▶ RECORDS FOR THIS TASK
· · · · ·

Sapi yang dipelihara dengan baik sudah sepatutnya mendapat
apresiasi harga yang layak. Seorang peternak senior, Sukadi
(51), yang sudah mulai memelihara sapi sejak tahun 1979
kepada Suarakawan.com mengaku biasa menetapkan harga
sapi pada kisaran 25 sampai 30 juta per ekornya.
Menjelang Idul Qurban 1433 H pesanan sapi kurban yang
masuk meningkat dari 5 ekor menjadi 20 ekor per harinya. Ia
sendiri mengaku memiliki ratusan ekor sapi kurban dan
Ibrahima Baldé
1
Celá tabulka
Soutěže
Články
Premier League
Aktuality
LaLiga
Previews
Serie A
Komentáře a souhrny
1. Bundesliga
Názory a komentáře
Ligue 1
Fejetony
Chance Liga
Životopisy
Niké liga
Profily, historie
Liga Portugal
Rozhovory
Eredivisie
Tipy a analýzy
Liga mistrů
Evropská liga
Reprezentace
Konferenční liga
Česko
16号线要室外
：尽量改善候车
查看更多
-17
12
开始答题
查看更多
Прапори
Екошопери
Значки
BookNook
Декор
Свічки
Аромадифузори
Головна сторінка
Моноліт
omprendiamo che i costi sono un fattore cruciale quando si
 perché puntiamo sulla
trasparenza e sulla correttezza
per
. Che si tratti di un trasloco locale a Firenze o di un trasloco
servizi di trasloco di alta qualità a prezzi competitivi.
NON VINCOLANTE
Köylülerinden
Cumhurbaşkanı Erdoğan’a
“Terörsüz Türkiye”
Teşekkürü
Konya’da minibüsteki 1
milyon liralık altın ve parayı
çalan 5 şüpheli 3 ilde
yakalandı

· · · · ·

Update every one of these lines by putting "Championship" in place of "Premier League", and leave everything else unchanged.

Sapi yang dipelihara dengan baik sudah sepatutnya mendapat
apresiasi harga yang layak. Seorang peternak senior, Sukadi
(51), yang sudah mulai memelihara sapi sejak tahun 1979
kepada Suarakawan.com mengaku biasa menetapkan harga
sapi pada kisaran 25 sampai 30 juta per ekornya.
Menjelang Idul Qurban 1433 H pesanan sapi kurban yang
masuk meningkat dari 5 ekor menjadi 20 ekor per harinya. Ia
sendiri mengaku memiliki ratusan ekor sapi kurban dan
Ibrahima Baldé
1
Celá tabulka
Soutěže
Články
Championship
Aktuality
LaLiga
Previews
Serie A
Komentáře a souhrny
1. Bundesliga
Názory a komentáře
Ligue 1
Fejetony
Chance Liga
Životopisy
Niké liga
Profily, historie
Liga Portugal
Rozhovory
Eredivisie
Tipy a analýzy
Liga mistrů
Evropská liga
Reprezentace
Konferenční liga
Česko
16号线要室外
：尽量改善候车
查看更多
-17
12
开始答题
查看更多
Прапори
Екошопери
Значки
BookNook
Декор
Свічки
Аромадифузори
Головна сторінка
Моноліт
omprendiamo che i costi sono un fattore cruciale quando si
 perché puntiamo sulla
trasparenza e sulla correttezza
per
. Che si tratti di un trasloco locale a Firenze o di un trasloco
servizi di trasloco di alta qualità a prezzi competitivi.
NON VINCOLANTE
Köylülerinden
Cumhurbaşkanı Erdoğan’a
“Terörsüz Türkiye”
Teşekkürü
Konya’da minibüsteki 1
milyon liralık altın ve parayı
çalan 5 şüpheli 3 ilde
yakalandı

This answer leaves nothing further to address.